Page images and extracted text
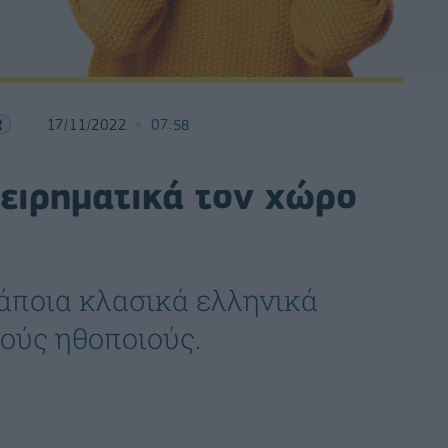
R
17/11/2022
07:58
χειρηματικά τον χώρο
άποια κλασικά ελληνικά
ούς ηθοποιούς.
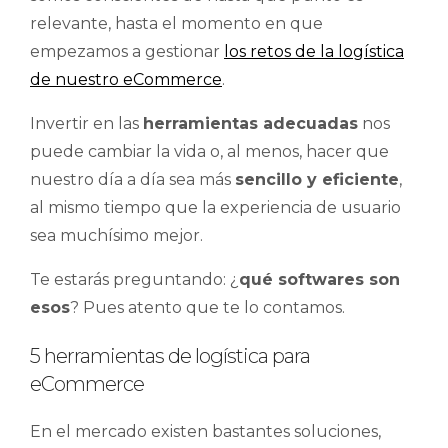
relevante, hasta el momento en que
empezamos a gestionar
los retos de la logística
de nuestro eCommerce
.
Invertir en las
herramientas adecuadas
nos
puede cambiar la vida o, al menos, hacer que
nuestro día a día sea más
sencillo y eficiente
,
al mismo tiempo que la experiencia de usuario
sea muchísimo mejor.
Te estarás preguntando: ¿
qué softwares son
esos
? Pues atento que te lo contamos.
5 herramientas de logística para
eCommerce
En el mercado existen bastantes soluciones,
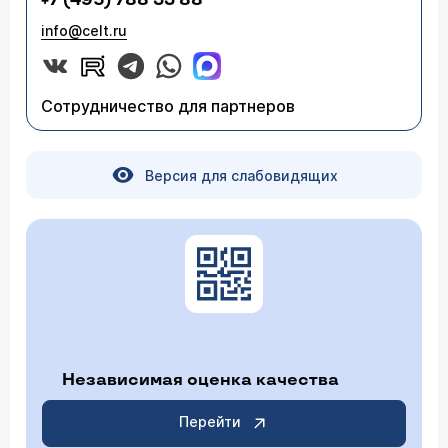
+7 (495) 788 33 88
info@celt.ru
Сотрудничество для партнеров
Версия для слабовидящих
Независимая оценка качества
Перейти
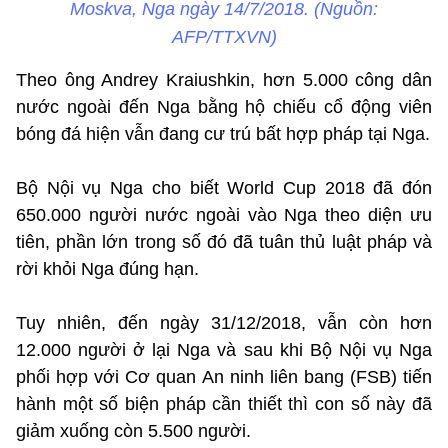
Moskva, Nga ngày 14/7/2018. (Nguồn:
AFP/TTXVN)
Theo ông Andrey Kraiushkin, hơn 5.000 công dân
nước ngoài đến Nga bằng hộ chiếu cổ động viên
bóng đá hiện vẫn đang cư trú bất hợp pháp tại Nga.
Bộ Nội vụ Nga cho biết World Cup 2018 đã đón
650.000 người nước ngoài vào Nga theo diện ưu
tiên, phần lớn trong số đó đã tuân thủ luật pháp và
rời khỏi Nga đúng hạn.
Tuy nhiên, đến ngày 31/12/2018, vẫn còn hơn
12.000 người ở lại Nga và sau khi Bộ Nội vụ Nga
phối hợp với Cơ quan An ninh liên bang (FSB) tiến
hành một số biện pháp cần thiết thì con số này đã
giảm xuống còn 5.500 người.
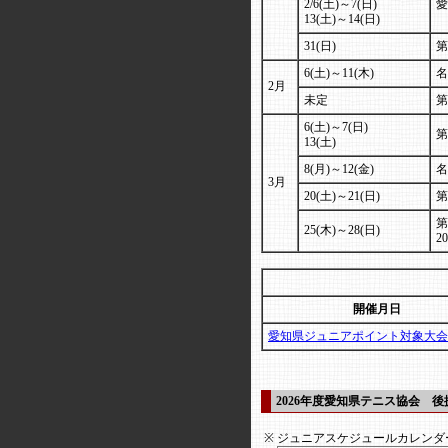
2/6(土)～7(日)
愛
13(土)～14(日)
31(日)
第
6(土)～11(木)
名
2月
未定
第
6(土)～7(日)
第
13(土)
8(月)～12(金)
名
3月
20(土)～21(日)
第
第
25(木)～28(日)
2
開催月日
愛知県ジュニアポイント対象大会
2026年度愛知県テニス協会 
※
ジュニアスケジュールカレンダ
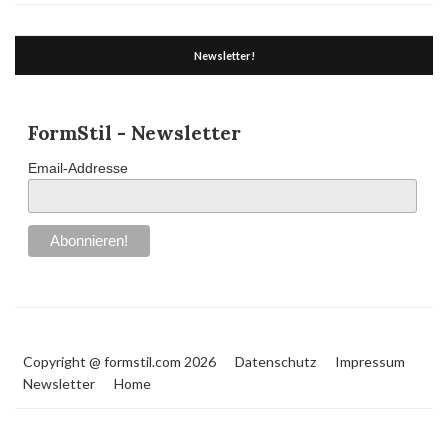
Newsletter!
FormStil - Newsletter
Email-Addresse
Copyright @ formstil.com 2026
Datenschutz
Impressum
Newsletter
Home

[DIRECTIONS FOR THIS TASK] Could the lines from the first entry through the line that contains "FormStil - Newsletter" be copied exactly, with all pictures left out?

[SOLUTION]
R
17/11/2022
07:58
χειρηματικά τον χώρο
άποια κλασικά ελληνικά
ούς ηθοποιούς.
relevante, hasta el momento en que
empezamos a gestionar
los retos de la logística
de nuestro eCommerce
.
Invertir en las
herramientas adecuadas
nos
puede cambiar la vida o, al menos, hacer que
nuestro día a día sea más
sencillo y eficiente
,
al mismo tiempo que la experiencia de usuario
sea muchísimo mejor.
Te estarás preguntando: ¿
qué softwares son
esos
? Pues atento que te lo contamos.
5 herramientas de logística para
eCommerce
En el mercado existen bastantes soluciones,
+7 (495) 788 33 88
info@celt.ru
Сотрудничество для партнеров
Версия для слабовидящих
Независимая оценка качества
Перейти
Moskva, Nga ngày 14/7/2018. (Nguồn:
AFP/TTXVN)
Theo ông Andrey Kraiushkin, hơn 5.000 công dân
nước ngoài đến Nga bằng hộ chiếu cổ động viên
bóng đá hiện vẫn đang cư trú bất hợp pháp tại Nga.
Bộ Nội vụ Nga cho biết World Cup 2018 đã đón
650.000 người nước ngoài vào Nga theo diện ưu
tiên, phần lớn trong số đó đã tuân thủ luật pháp và
rời khỏi Nga đúng hạn.
Tuy nhiên, đến ngày 31/12/2018, vẫn còn hơn
12.000 người ở lại Nga và sau khi Bộ Nội vụ Nga
phối hợp với Cơ quan An ninh liên bang (FSB) tiến
hành một số biện pháp cần thiết thì con số này đã
giảm xuống còn 5.500 người.
2/6(土)～7(日)
愛
13(土)～14(日)
31(日)
第
6(土)～11(木)
名
2月
未定
第
6(土)～7(日)
第
13(土)
8(月)～12(金)
名
3月
20(土)～21(日)
第
第
25(木)～28(日)
2
開催月日
愛知県ジュニアポイント対象大会
2026年度愛知県テニス協会 
※
ジュニアスケジュールカレンダ
Newsletter!
FormStil - Newsletter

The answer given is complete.